• **WHAT YOU WILL DO**:
Extract every line in the rows below that contains the string "interesante", copying each one in full. The match is case-sensitive.

• **PROVIDED RECORDS**:
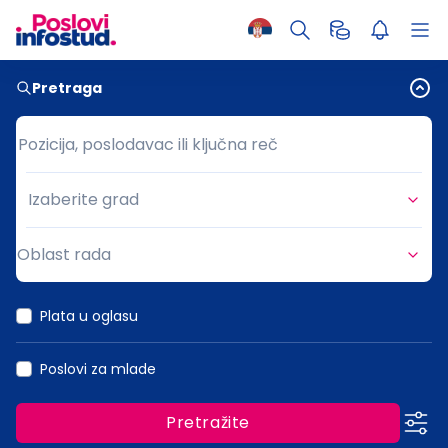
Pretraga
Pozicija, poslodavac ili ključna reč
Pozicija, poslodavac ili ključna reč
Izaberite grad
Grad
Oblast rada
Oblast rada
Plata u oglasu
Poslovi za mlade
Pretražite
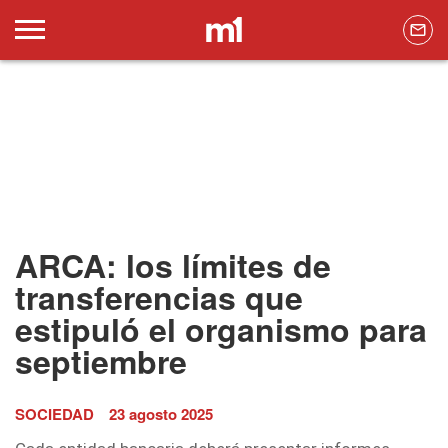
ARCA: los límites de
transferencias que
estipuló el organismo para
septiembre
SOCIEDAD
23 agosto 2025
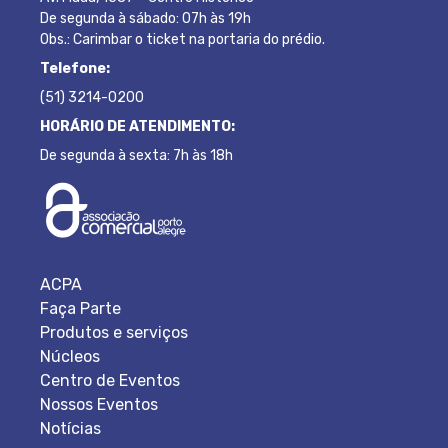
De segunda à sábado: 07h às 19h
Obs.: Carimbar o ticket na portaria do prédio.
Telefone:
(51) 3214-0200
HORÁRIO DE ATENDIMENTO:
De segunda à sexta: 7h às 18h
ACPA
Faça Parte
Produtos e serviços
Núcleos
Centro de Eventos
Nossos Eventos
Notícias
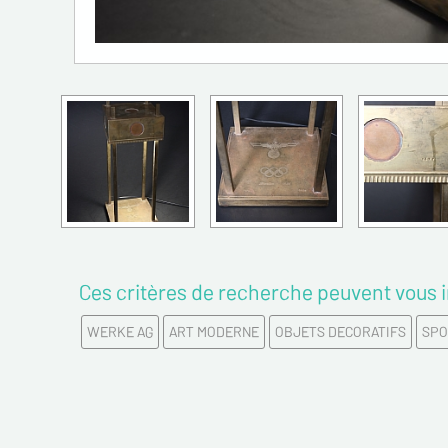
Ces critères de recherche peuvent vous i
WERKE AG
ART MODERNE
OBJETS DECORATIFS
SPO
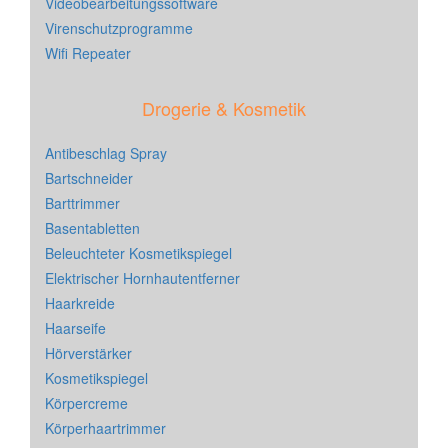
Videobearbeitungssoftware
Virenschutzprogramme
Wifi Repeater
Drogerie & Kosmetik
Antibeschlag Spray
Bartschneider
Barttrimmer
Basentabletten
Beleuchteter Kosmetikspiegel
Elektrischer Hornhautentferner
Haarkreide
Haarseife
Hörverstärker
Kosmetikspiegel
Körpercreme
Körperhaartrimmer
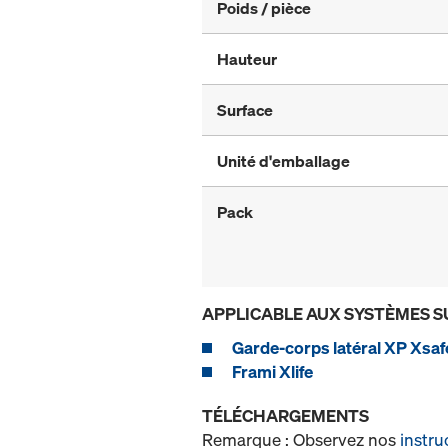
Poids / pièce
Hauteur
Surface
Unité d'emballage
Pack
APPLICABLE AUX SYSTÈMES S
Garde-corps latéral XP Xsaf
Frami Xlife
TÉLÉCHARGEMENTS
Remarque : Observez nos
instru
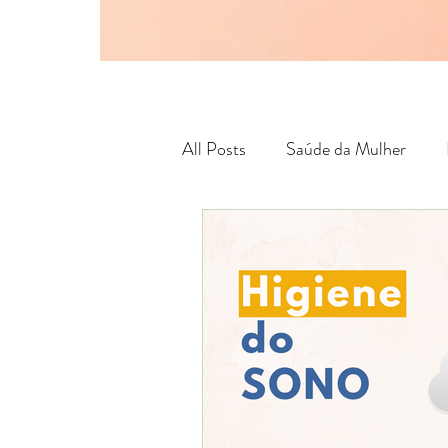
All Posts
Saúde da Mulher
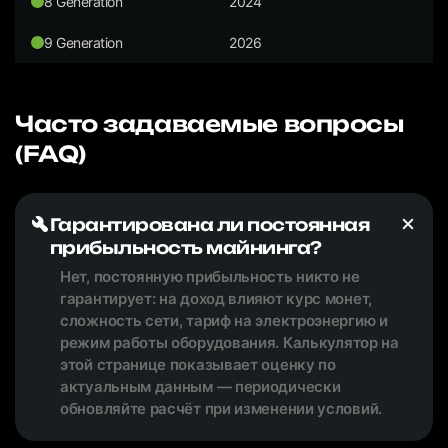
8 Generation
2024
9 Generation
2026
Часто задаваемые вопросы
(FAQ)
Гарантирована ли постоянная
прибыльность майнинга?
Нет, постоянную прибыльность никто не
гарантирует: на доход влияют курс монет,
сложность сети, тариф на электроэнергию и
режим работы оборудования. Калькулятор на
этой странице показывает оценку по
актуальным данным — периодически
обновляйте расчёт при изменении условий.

==

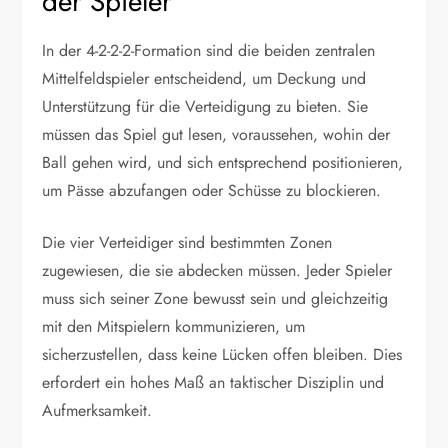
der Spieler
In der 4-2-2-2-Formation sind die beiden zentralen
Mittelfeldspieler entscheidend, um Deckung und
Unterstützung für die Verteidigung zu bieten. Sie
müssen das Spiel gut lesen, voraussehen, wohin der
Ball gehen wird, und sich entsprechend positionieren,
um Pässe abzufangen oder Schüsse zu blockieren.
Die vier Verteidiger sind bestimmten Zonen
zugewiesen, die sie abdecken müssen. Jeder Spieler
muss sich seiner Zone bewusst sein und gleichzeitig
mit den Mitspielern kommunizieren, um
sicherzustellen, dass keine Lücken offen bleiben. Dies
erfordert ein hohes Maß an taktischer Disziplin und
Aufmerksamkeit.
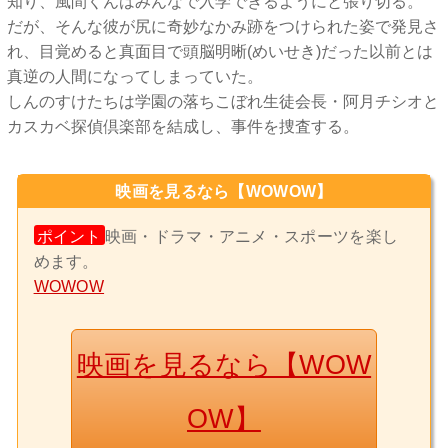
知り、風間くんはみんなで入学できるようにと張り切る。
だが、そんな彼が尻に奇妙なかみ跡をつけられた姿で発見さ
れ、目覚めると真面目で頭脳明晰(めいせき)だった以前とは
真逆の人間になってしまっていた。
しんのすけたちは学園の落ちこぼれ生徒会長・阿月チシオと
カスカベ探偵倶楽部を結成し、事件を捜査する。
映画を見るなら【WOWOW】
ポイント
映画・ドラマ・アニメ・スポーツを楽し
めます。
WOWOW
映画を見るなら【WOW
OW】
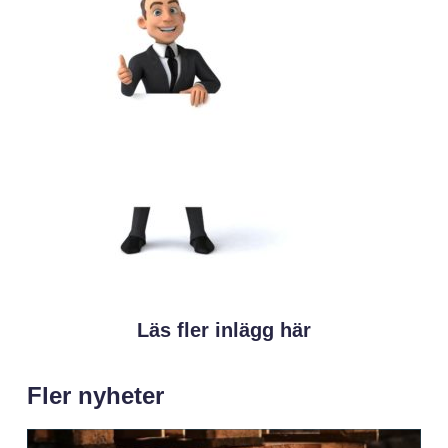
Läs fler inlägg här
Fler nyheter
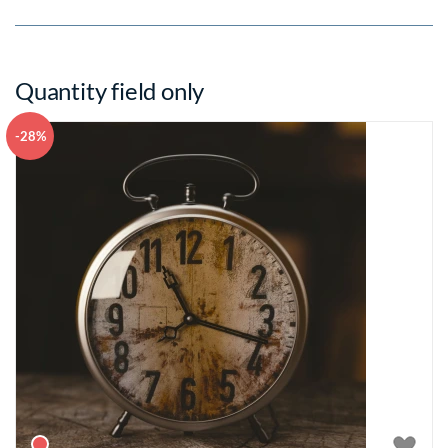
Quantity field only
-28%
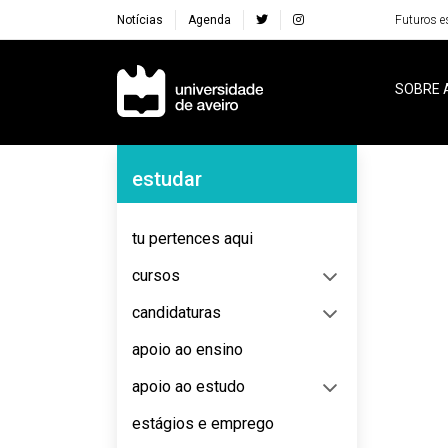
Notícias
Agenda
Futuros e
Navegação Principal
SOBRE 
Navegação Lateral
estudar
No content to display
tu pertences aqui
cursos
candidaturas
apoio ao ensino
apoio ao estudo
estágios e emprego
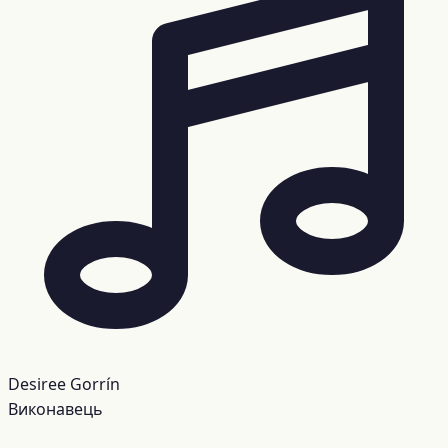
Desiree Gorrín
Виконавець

...

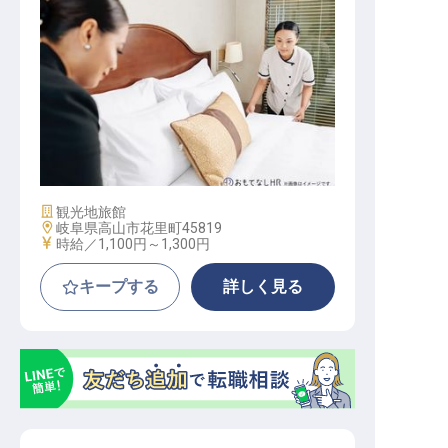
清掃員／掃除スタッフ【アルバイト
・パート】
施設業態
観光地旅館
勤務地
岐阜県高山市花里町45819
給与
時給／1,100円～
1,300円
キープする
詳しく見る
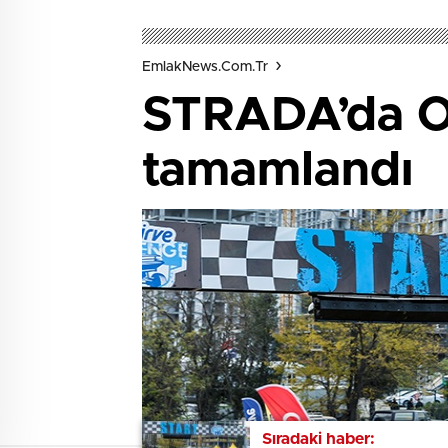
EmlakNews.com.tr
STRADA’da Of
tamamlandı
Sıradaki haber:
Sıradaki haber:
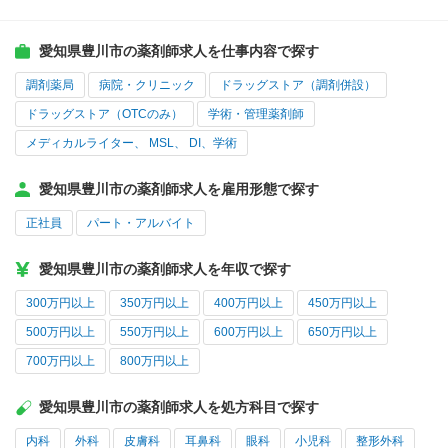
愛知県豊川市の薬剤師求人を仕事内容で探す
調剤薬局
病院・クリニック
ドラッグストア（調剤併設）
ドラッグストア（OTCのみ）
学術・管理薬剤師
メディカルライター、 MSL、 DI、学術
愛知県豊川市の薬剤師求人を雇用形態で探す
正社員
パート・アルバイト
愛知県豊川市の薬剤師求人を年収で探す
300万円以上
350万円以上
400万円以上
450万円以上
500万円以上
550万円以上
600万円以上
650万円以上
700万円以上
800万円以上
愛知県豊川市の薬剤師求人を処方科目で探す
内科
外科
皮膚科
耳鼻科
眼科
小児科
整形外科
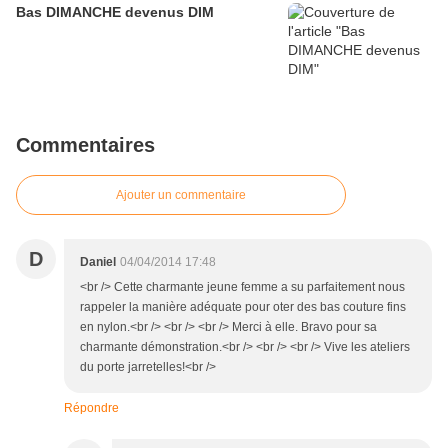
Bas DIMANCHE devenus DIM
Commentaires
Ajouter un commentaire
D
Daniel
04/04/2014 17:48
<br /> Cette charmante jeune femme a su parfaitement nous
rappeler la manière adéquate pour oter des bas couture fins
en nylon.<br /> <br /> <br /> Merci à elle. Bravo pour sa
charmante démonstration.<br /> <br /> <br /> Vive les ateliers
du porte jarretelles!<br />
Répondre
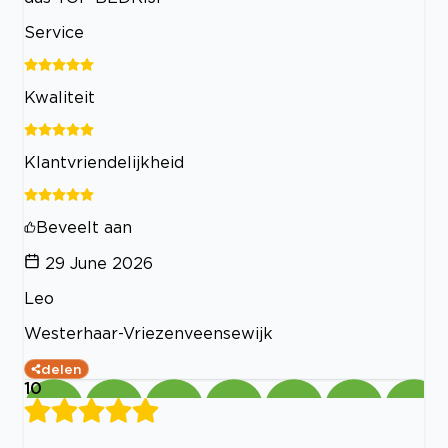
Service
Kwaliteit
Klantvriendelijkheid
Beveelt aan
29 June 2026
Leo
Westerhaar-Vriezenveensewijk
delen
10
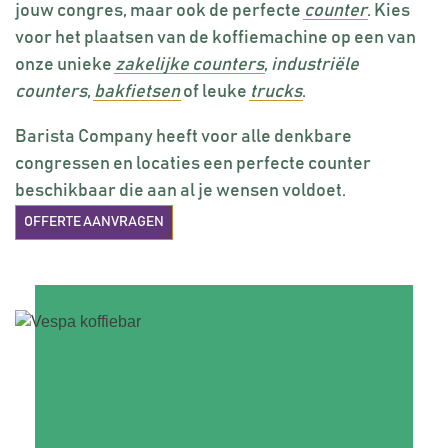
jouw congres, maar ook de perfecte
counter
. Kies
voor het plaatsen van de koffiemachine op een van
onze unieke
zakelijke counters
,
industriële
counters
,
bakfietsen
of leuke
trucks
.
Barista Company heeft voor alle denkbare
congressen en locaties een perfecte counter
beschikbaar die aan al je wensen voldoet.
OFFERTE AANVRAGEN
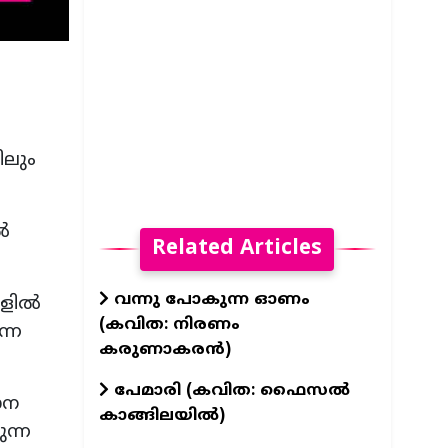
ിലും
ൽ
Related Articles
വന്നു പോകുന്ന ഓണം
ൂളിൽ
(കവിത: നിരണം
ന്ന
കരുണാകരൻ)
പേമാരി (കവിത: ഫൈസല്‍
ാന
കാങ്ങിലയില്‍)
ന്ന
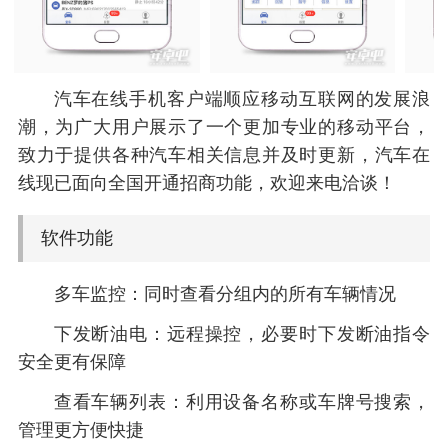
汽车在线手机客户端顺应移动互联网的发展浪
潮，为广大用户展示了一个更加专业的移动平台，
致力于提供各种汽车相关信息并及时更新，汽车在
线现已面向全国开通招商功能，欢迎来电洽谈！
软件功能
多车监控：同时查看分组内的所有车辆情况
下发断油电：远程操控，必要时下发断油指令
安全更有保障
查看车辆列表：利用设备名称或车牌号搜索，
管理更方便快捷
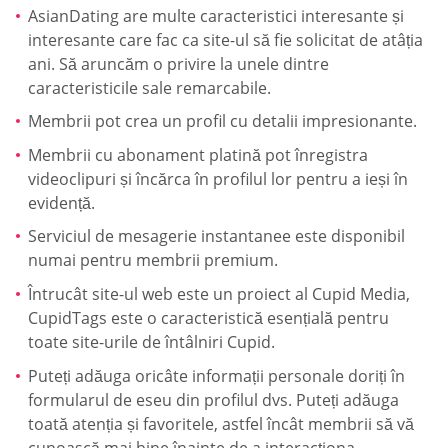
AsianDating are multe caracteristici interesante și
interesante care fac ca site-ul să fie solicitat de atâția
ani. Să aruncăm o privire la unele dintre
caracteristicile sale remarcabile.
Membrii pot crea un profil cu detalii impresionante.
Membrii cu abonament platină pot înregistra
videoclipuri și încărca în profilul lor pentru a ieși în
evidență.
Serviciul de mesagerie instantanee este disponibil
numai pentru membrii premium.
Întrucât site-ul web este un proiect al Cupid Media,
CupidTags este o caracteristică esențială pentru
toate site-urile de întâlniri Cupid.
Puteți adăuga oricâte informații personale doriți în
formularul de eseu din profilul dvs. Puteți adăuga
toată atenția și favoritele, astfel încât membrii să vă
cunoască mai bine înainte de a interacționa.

• **TASK OUTPUT**:
AsianDating are multe caracteristici interesante și
interesante care fac ca site-ul să fie solicitat de atâția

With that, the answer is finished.